Keva’s interim report for 1 January to 30 June 2022: Keva’s investments in the red along with the market

Finance and investment Keva
Finance and investment Keva

Keva, which is responsible for the funding of local government pensions and the investment of pension funds, reported a return of -6.0% on investments for the first half of 2022. At the end of June, Keva's investments had a market value of EUR 62.5 billion, compared to EUR 63.3 billion a year earlier.

Keva’s investment operations generated a market value return of -6.0% for the first half of 2022. The return was 7.5% on private equity investments, 6.1% on hedge funds and 3.3% on real estate investments (including real estate funds). Fixed income investments generated -8.6% and listed equities -12.6%.

Listed equities and equity funds accounted for 32.0% of Keva’s entire investment portfolio and fixed income investments (including the impact of derivatives) accounted for 28.9%. Of the other asset classes, private equity investments accounted for 19.0%, hedge funds for 7.4% and real estate investments for 7.1% of the portfolio.

Keva CEO Jaakko Kiander considers the decrease in investment value to have remained moderate.

‘The war in Ukraine and the rapidly rising inflation generated a sharp decrease in share prices at the beginning of the year, which could have led to an even weaker result,’ Kiander says.

According to Kiander, the funding of local government pensions is still on a firm financial footing.

Keva’s long-term return on investments has been very good. The cumulative, capital-weighted real return on investments since funding began in 1988 to the end of June 2022 was 3.9% a year. The average real return, excluding capital weighting, over the same period was 5.1%. The real return, excluding capital weighting, over the past five years has been 2.9% and the ten-year real return 5.0%.

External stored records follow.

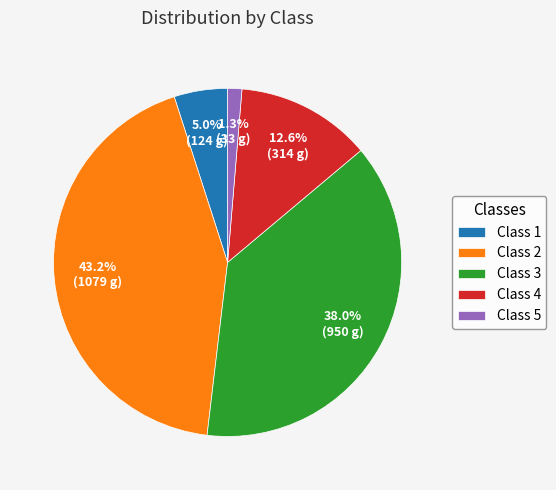

Combined, do Class 5 and Class 4 account for over 50%?

No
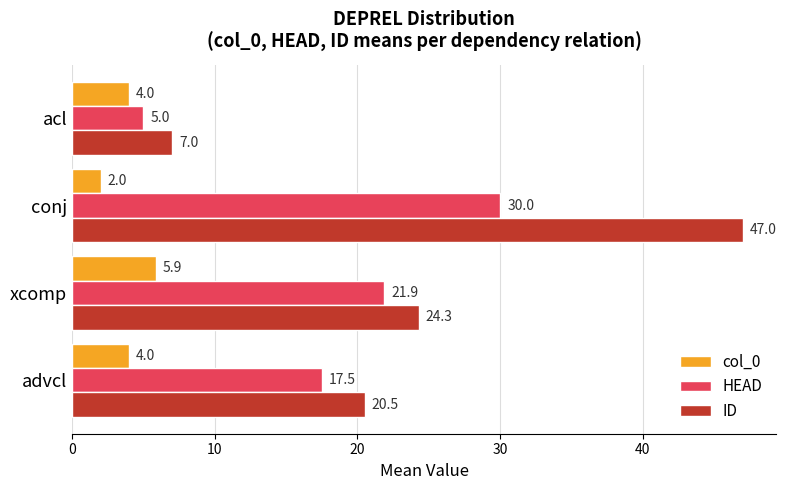

What is the difference between the highest and lowest values at conj?

45.0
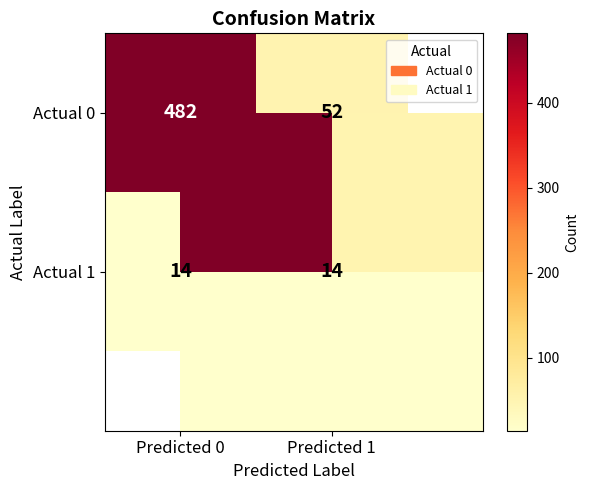

At how many categories does at least one series exceed 433?

1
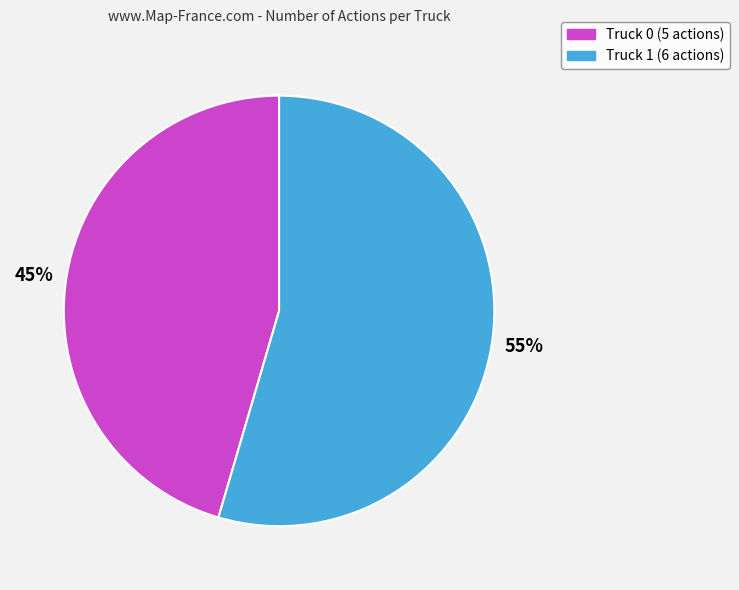

To the nearest percent, what percentage of the pie is Truck 1?

55%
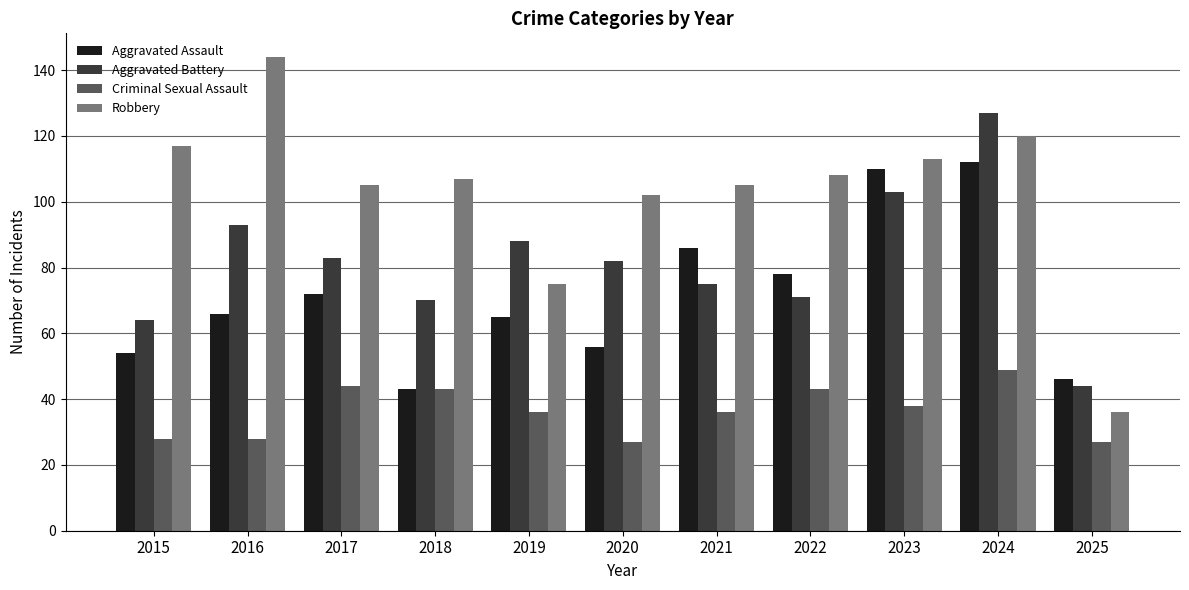

Which category has the highest value in the Aggravated Assault series?

2024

According to Keva CIO Ari Huotari, the investment portfolio was also affected by rising interest rates, which made the existing fixed income investments fall into the red.

‘Since the end of June, the stock market has experienced a significant improvement. However, the prospects for the rest of the year remain worrying,’ Huotari says.

State, Church, Social Insurance Institution of Finland and Bank of Finland pensions

Keva is the largest earnings-related pension provider in Finland and is responsible for instituting pension cover in the public sector.
Contribution income amounted to €2.91 billion during the first half of the year and €3.07 billion in local government pensions was paid out over the same period. Approximately 566,000 persons had earnings-related pension insurance at the end of June.

€2.49 billion in State pensions, €116 million in Evangelical Lutheran Church pensions, €56 million in Social Insurance Institution of Finland (Kela) employee pensions and €14 million in Bank of Finland pensions were paid out during the first half of 2022. The State, Evangelical Lutheran Church, Kela and Bank of Finland pay their own pension expenditure and share of operating costs to Keva.

The figures in this release are unaudited.